Editor’s Note: This continues our Celebrate Community series on nonprofit organizations that improve North Okaloosa County residents’ quality of life.

CRESTVIEW — Colorful rows of cabbage, kale, swiss chard and carrot tops line a patch of land nestled downtown between Main Street and Ferdon Boulevard.

Common Ground Community Garden, as the name suggests, serves as an area to unite people of all gardening backgrounds. Since January 2013, the space has allowed residents to rent a garden bed and grow as they please using organic practices.


“Gardening together is fun and provides support for people of all gardening levels,” said Cathy Ward, director of the non-profit organization that operates Common Ground.

The garden has 36 plots measuring 4 feet in width and 12 feet in length. There’s also a pair of plots raised to waist level for people who have difficulty bending or stooping.

While most occupied plots are filled with vegetables, fruits and herbs, others are lined with ornamental flowers. One unoccupied plot houses nitrogen-rich plants intended to fertilize the soil; others sit waiting for a gardener to rent them.

Cutting through the middle of the two sections of plots are several rows of community-grown crops. These vegetables are maintained by everyone in the garden and, thus, available to be picked by anyone contributing to their growth.

“There’s almost always something available for members to take home,” Ward said, speaking of the row crops.


Common Ground members and the garden’s website offer less-experienced gardeners resources on growing their own food.

Several members are master gardeners or have years of experience. Workdays are 9 a.m. to noon each Tuesday — new members or learners are encouraged to attend.

Tending one’s garden isn’t limited to Tuesday mornings. Plot owners can visit the garden at their leisure and keep whatever they grow, although it’s recommended to do so at least two or three times each week during the growing season.

Not sure when the growing season is for Crestview? Common Ground’s website, www.crestviewcommunitygarden.org, offers calendar and climate resources to aid new gardeners.

Using data from the National Oceanic and Atmospheric Administration, the website details average dates for freezes, a 10-day forecast and current radar.

Information for neighboring areas such as Destin, Laurel Hill, Escambia Farms, Niceville and several others is also available on the site.

With a readied plot and knowledge of area weather, planting is the next step.

The website breaks down monthly plans to use as guidelines for growers. During March, for example, begin planting melons, squash or cucumbers inside to prepare for an outside transplant. Certain leafy greens and peas can also be planted directly in the plot during this time.

The site also offers tips and advice for gardeners during each month. Additionally, links to information on several common fruits and vegetables can be found.

Similar information is available on the Common Ground Facebook page, one of the organization’s most active means of communication, according to Ward.


Another chief goal of the garden is to serve as a place for outdoor mentorship to youth, Ward said.

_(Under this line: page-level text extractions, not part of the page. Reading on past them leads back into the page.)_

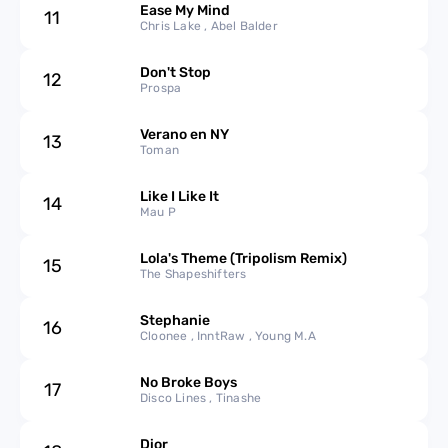
Ease My Mind
11
Chris Lake , Abel Balder
Don't Stop
12
Prospa
Verano en NY
13
Toman
Like I Like It
14
Mau P
Lola's Theme (Tripolism Remix)
15
The Shapeshifters
Stephanie
16
Cloonee , InntRaw , Young M.A
No Broke Boys
17
Disco Lines , Tinashe
Dior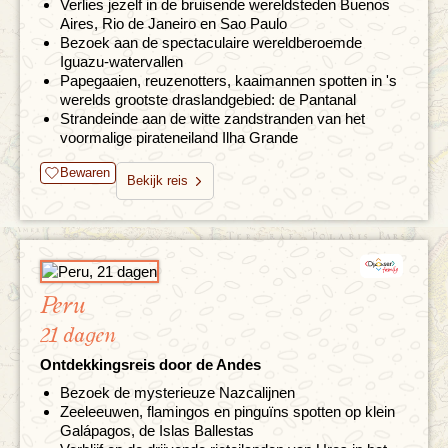
Verlies jezelf in de bruisende wereldsteden Buenos
Aires, Rio de Janeiro en Sao Paulo
Bezoek aan de spectaculaire wereldberoemde
Iguazu-watervallen
Papegaaien, reuzenotters, kaaimannen spotten in 's
werelds grootste draslandgebied: de Pantanal
Strandeinde aan de witte zandstranden van het
voormalige pirateneiland Ilha Grande
Bewaren
Bekijk reis
Peru
21 dagen
Ontdekkingsreis door de Andes
Bezoek de mysterieuze Nazcalijnen
Zeeleeuwen, flamingos en pinguïns spotten op klein
Galápagos, de Islas Ballestas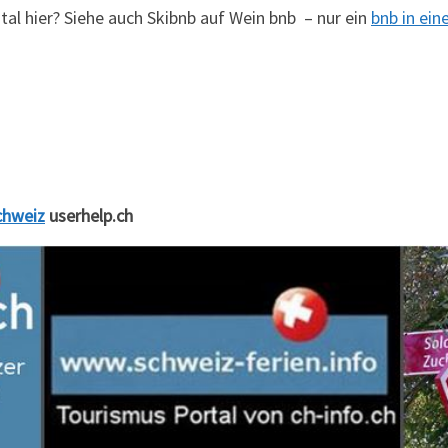
tal hier? Siehe auch Skibnb auf Wein bnb – nur ein
bnb in ein
chweiz
userhelp.ch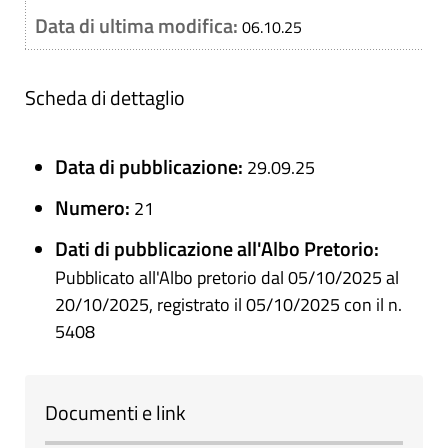
Data di ultima modifica:
06.10.25
Scheda di dettaglio
Data di pubblicazione:
29.09.25
Numero:
21
Dati di pubblicazione all'Albo Pretorio:
Pubblicato all'Albo pretorio dal 05/10/2025 al
20/10/2025, registrato il 05/10/2025 con il n.
5408
Documenti e link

She encourages parents, guardians and educators to bring children to the garden and teach them about the practice, or conduct other learning in a green environment.

“We want to see more kids coming in here and learning,” she said.

Interested parties can rent a plot for $50 per year and the money is recycled back into the garden for electricity, water and supplies.

Alternatively, individuals with financial need can exchange work in the garden for a rental plot.

“Most people also don’t realize you can purchase seeds using EBT,” Ward said. Electronic Benefit Transfer, or EBT, is a form of welfare subsidy used for purchasing food.

That means anyone can become more self-sufficient — and that’s the point.  

“We don’t want lack of funds to prevent anyone from having a part in the garden,” Ward said.